Hamlet put it simply enough in his advice to the Players: “Speak the speech trippingly on the tongue.” What he meant was, speak it naturally.

Two recent off-Broadway plays — Craig Lucas’ “Stranger” at the Vineyard Theater and Tom Donaghy’s “The Beginning of August” at the Atlantic Theater Company– almost lack reality, simply because of the way the authors have their characters talk to one another.

In these days of movies, TV and ever-present camcorders, we have acquired new standards of natural dialogue, standards exemplified by playwrights as diverse as Harold Pinter, David Mamet and Tom Stoppard.

The Donaghy play, a preposterously told story of a wife who leaves her husband, is supposedly a straightforward narrative comedy.

But what it’s meant to be about is far from clear. Presumably, in some fuzzy-muzzy way, it’s an appeal for tolerance and the acceptance of extended families.

Still, it’s so dimly executed that, among an otherwise modestly talented cast, even the excellent Mary Steenburgen makes little impact.

And always there was this question of completely phony dialogue.

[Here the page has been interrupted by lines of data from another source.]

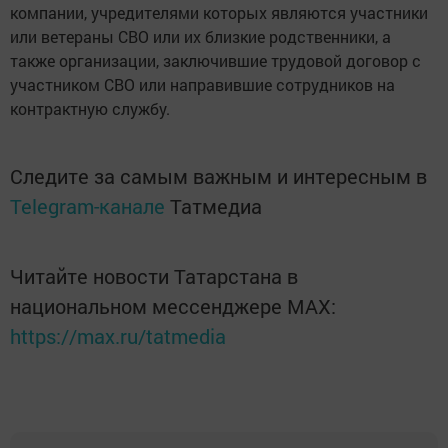
компании, учредителями которых являются участники
или ветераны СВО или их близкие родственники, а
также организации, заключившие трудовой договор с
участником СВО или направившие сотрудников на
контрактную службу.
Следите за самым важным и интересным в
Telegram-канале
Татмедиа
Читайте новости Татарстана в
национальном мессенджере MАХ:
https://max.ru/tatmedia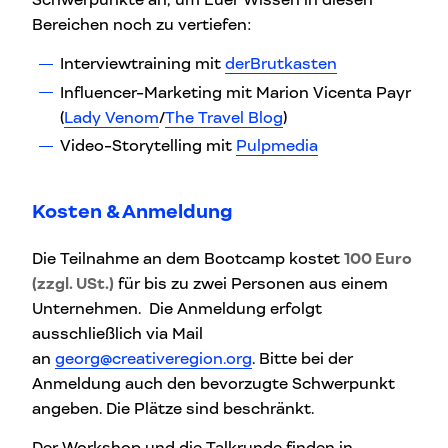
Schwerpunkte an, um Euer Wissen in diesen
Bereichen noch zu vertiefen:
Interviewtraining mit
derBrutkasten
Influencer-Marketing mit Marion Vicenta Payr
(
Lady Venom
/
The Travel Blog
)
Video-Storytelling mit
Pulpmedia
Kosten & Anmeldung
Die Teilnahme an dem Bootcamp kostet
100 Euro
(zzgl. USt.)
für bis zu zwei Personen aus einem
Unternehmen. Die Anmeldung erfolgt
ausschließlich via Mail
an
georg@creativeregion.org
. Bitte bei der
Anmeldung auch den bevorzugte Schwerpunkt
angeben. Die Plätze sind beschränkt.
Der Workshop und die Talkrunde finden in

The same problem of credible conversation also plagues “Stranger,” though here there is at least a certain justification, for Lucas has written a dramatic fantasy.

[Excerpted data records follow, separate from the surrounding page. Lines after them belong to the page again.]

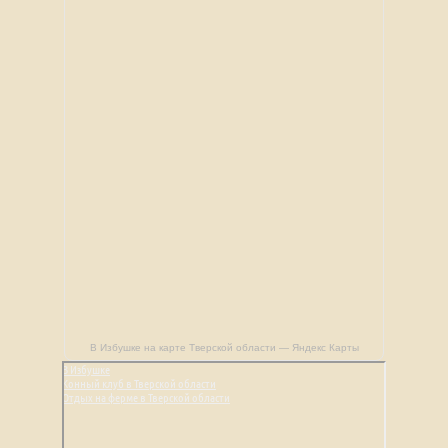
В Избушке на карте Тверской области — Яндекс Карты
В Избушке
Конный клуб в Тверской области
Отдых на ферме в Тверской области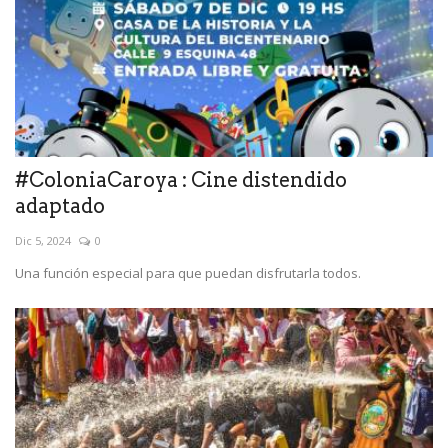
#ColoniaCaroya : Cine distendido
adaptado
Dic 5, 2024
0
Una función especial para que puedan disfrutarla todos.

This play, staged by Mark Brokaw, who did a masterly job of realizing Lucas’ last, and far superior, work, “The Dying Gaul,” features a superbly controlled David Strathairn at his very best and an out-of-control Kyra Sedgwick. He’s just been freed from a long prison term; she has her own secret.

But the story line is so purposefully bizarre, unlikely and, most important, unilluminating, that Lucas’ poorly contrived tale lapses into almost comical Grand Guignol melodrama.

And, again, the dialogue is hardly fit for robots. It has very little in common with the way anyone actually talks.

For all the unlikelihood of Lucas’ story, it is presented in a perfectly commonplace fashion, so some regard to everyday parlance is surely called for.

What is “Stranger” meant to tell us? Possibly, it is simply intended as a morality tale, or even an immorality tale, alerting us to the fact that even psychopaths have enemies.